**EXERCISES:**
1. Answer these from the blog post about Motor Neurone Disease research:
(a) According to researchers, the breakthrough in understanding Motor Neurone Disease is the most significant in how many years?
(b) Which gene family does the Ensembl GeneTree cover?
(c) How many fish genomes does Ensembl v48 contain?
2. Pick up the blog post about Motor Neurone Disease research after its last sentence and carry it forward.

**QUOTED PASSAGE:**
..............................

Random ramblings about some random stuff, and things; but more stuff than things -- all in a mesmerizing and kaleidoscopic soapbox-like flow of words.
Researchers say they have made the most significant breakthrough for 15 years in the quest to understand the fatal condition Motor Neurone Disease (MND).
http://news.bbc.co.uk/1/hi/health/7266832.stm
http://www.ensembl.org/Homo_sapiens/genetreeview?gene=TARDBP
This is the Ensembl GeneTree for the TARDBP family, showing the evolutionary history of these genes in the different species present in the Ensembl database:
This tree shows the effect of a whole-genome-duplication (WGS) in the fish genomes, resulting in two copies of it in each of the five fish genomes in Ensembl v48. There is a duplication in Drosophila melanogaster, that may have taken place before the speciation of the melanogaster subgroup (D.melanogaster,D.simulans,D.sechellia).

..............................

**INFORMATION:**
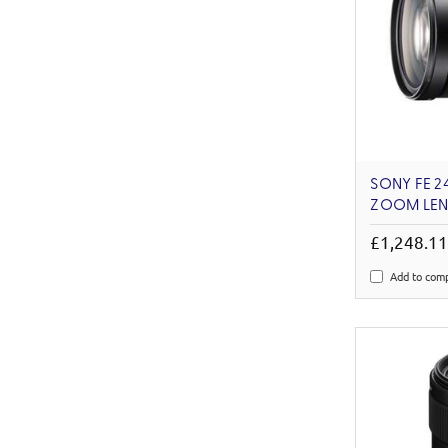
SONY FE 2
ZOOM LEN
£1,248.1
Add to com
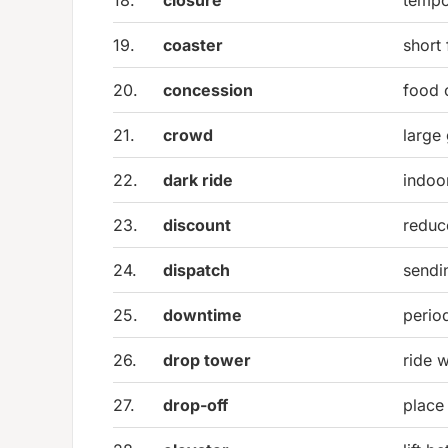
19.
coaster
short 
20.
concession
food 
21.
crowd
large
22.
dark ride
indoo
23.
discount
reduc
24.
dispatch
sendin
25.
downtime
perio
26.
drop tower
ride 
27.
drop-off
place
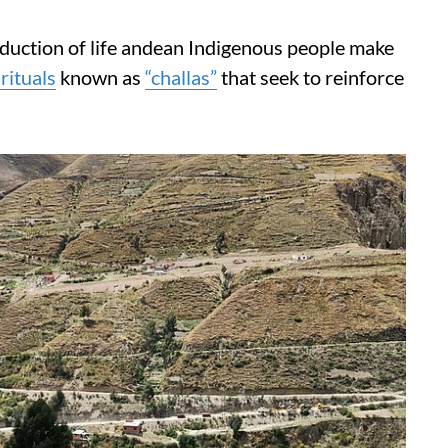
oduction of life andean Indigenous people make
rituals
known as
“challas”
that seek to reinforce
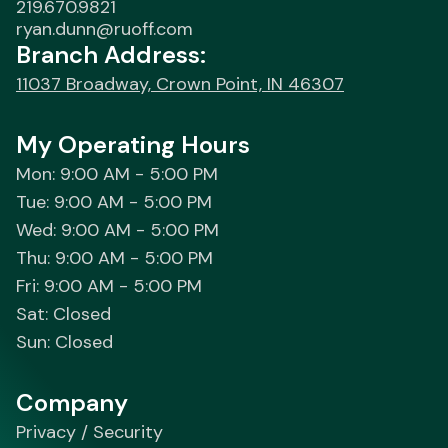
219.670.9821
ryan.dunn@ruoff.com
Branch Address:
11037 Broadway, Crown Point, IN 46307
My Operating Hours
Mon: 9:00 AM - 5:00 PM
Tue: 9:00 AM - 5:00 PM
Wed: 9:00 AM - 5:00 PM
Thu: 9:00 AM - 5:00 PM
Fri: 9:00 AM - 5:00 PM
Sat: Closed
Sun: Closed
Company
Privacy / Security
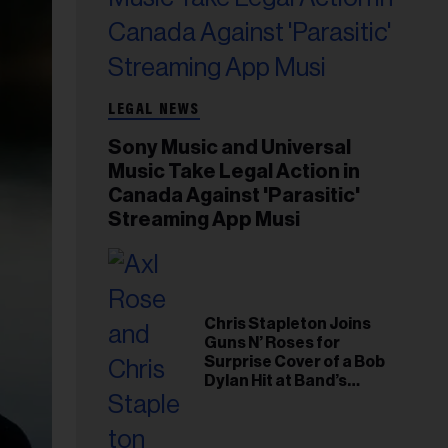
LEGAL NEWS
Sony Music and Universal
Music Take Legal Action in
Canada Against 'Parasitic'
Streaming App Musi
Chris Stapleton Joins
Guns N’ Roses for
Surprise Cover of a Bob
Dylan Hit at Band’s
Toronto Show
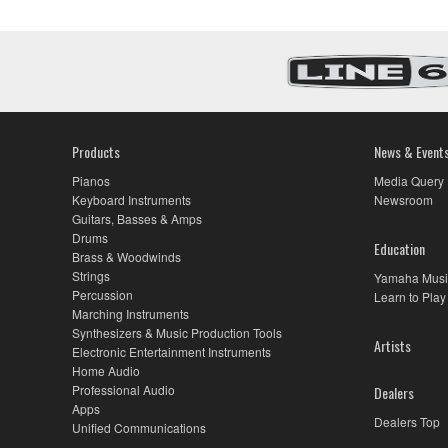
Products
News & Event
Pianos
Media Query
Keyboard Instruments
Newsroom
Guitars, Basses & Amps
Drums
Education
Brass & Woodwinds
Strings
Yamaha Musi
Percussion
Learn to Play
Marching Instruments
Synthesizers & Music Production Tools
Artists
Electronic Entertainment Instruments
Home Audio
Professional Audio
Dealers
Apps
Dealers Top
Unified Communications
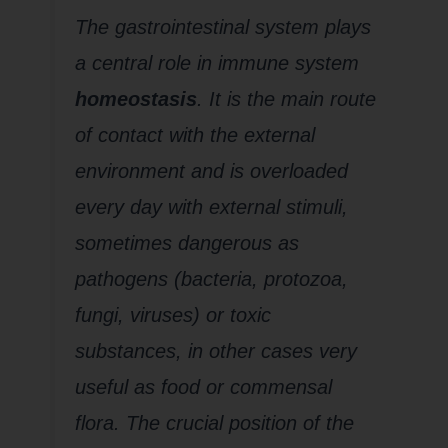
The gastrointestinal system plays
a central role in immune system
homeostasis
. It is the main route
of contact with the external
environment and is overloaded
every day with external stimuli,
sometimes dangerous as
pathogens (bacteria, protozoa,
fungi, viruses) or toxic
substances, in other cases very
useful as food or commensal
flora. The crucial position of the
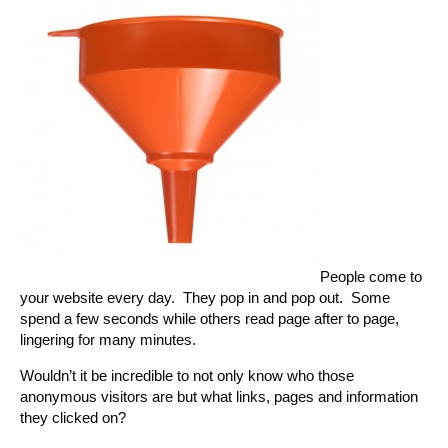
People come to
your website every day. They pop in and pop out. Some
spend a few seconds while others read page after to page,
lingering for many minutes.
Wouldn’t it be incredible to not only know who those
anonymous visitors are but what links, pages and information
they clicked on?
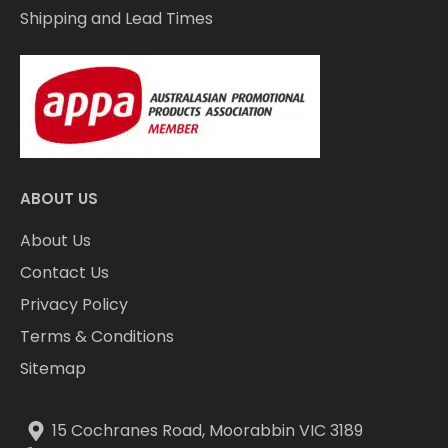
Shipping and Lead Times
ABOUT US
About Us
Contact Us
Privacy Policy
Terms & Conditions
Sitemap
15 Cochranes Road, Moorabbin VIC 3189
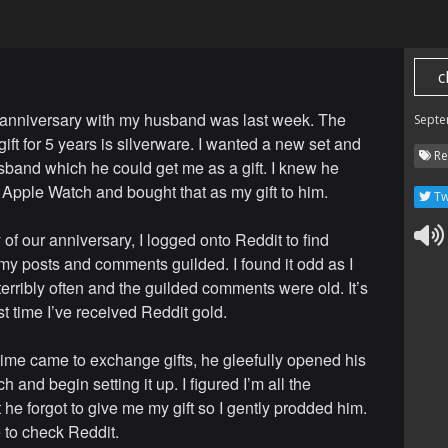
c
anniversary with my husband was last week. The
Septe
 gift for 5 years is silverware. I wanted a new set and
Re
sband which he could get me as a gift. I knew he
Apple Watch and bought that as my gift to him.
Tw
of our anniversary, I logged onto Reddit to find
my posts and comments guilded. I found it odd as I
terribly often and the guilded comments were old. It’s
rst time I’ve received Reddit gold.
ime came to exchange gifts, he gleefully opened his
 and begin setting it up. I figured I’m all the
 he forgot to give me my gift so I gently prodded him.
 to check Reddit.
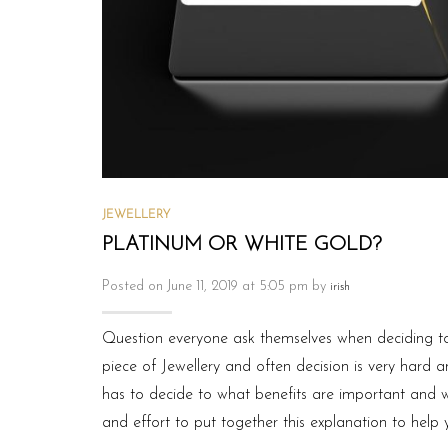
JEWELLERY
PLATINUM OR WHITE GOLD?
Posted on June 11, 2019 at 5:05 pm by
irish
Question everyone ask themselves when deciding to
piece of Jewellery and often decision is very hard 
has to decide to what benefits are important and w
and effort to put together this explanation to help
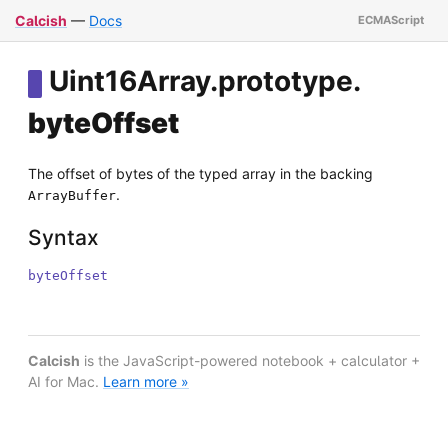
Calcish
—
Docs
Uint16Array
.
prototype
.
byteOffset
The offset of bytes of the typed array in the backing
.
ArrayBuffer
Syntax
byteOffset
Calcish
is the JavaScript-powered notebook + calculator +
AI for Mac.
Learn more »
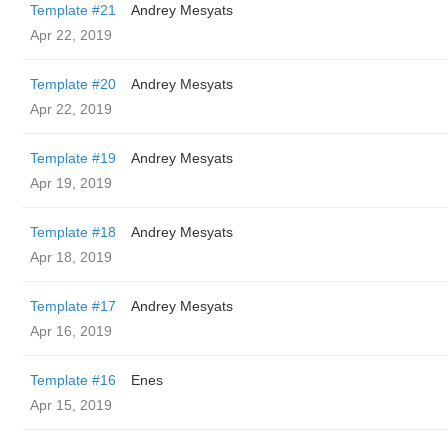
Template #21
Andrey Mesyats
Apr 22, 2019
Template #20
Andrey Mesyats
Apr 22, 2019
Template #19
Andrey Mesyats
Apr 19, 2019
Template #18
Andrey Mesyats
Apr 18, 2019
Template #17
Andrey Mesyats
Apr 16, 2019
Template #16
Enes
Apr 15, 2019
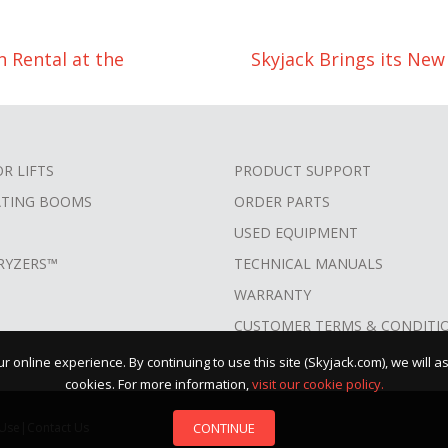
 Rental at the
Skyjack Brings its Ne
OR LIFTS
PRODUCT SUPPORT
ATING BOOMS
ORDER PARTS
USED EQUIPMENT
RYZERS™
TECHNICAL MANUALS
WARRANTY
CUSTOMER TERMS & CONDITI
 online experience. By continuing to use this site (Skyjack.com), we will 
cookies. For more information,
visit our cookie policy.
CONTINUE
 Use
|
Contact Us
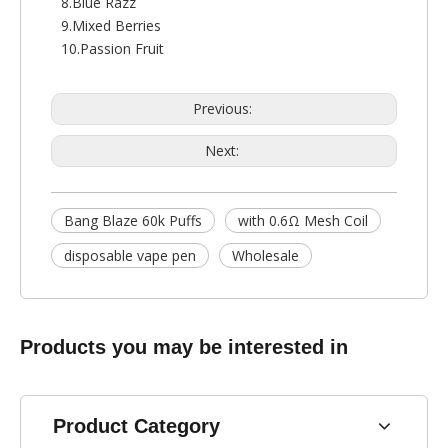
8.Blue Razz
9.Mixed Berries
10.Passion Fruit
Previous:
Next:
Bang Blaze 60k Puffs
with 0.6Ω Mesh Coil
disposable vape pen
Wholesale
Products you may be interested in
Product Category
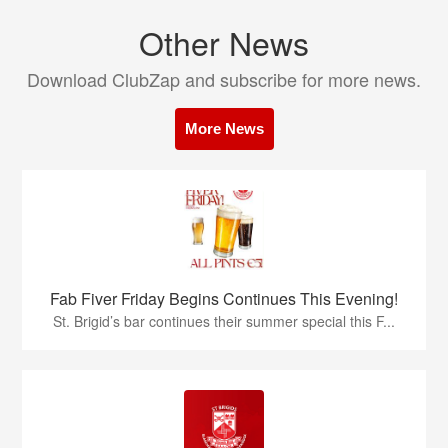
Other News
Download ClubZap and subscribe for more news.
More News
Fab Fiver Friday Begins Continues This Evening!
St. Brigid’s bar continues their summer special this F...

..............................

**ANSWERS BY ITEM:**
1.
(a) 15 years
(b) The TARDBP family
(c) Five

2.
There are 3 extra duplications, one in Dog, one in Monodelphis and a double duplication in Macaca mulatta. Preliminary data seems to indicate that the double duplication is also present in the orang genome, which isn't a very parsimonious occurrence. If we consider
that the duplication took place at the Catarrhini level, it requires three gene loss events in Human and three more in Chimp to explain why we see four copies in the rhesus and orang genomes. All of them seem like real genes, without much doubt about their prediction.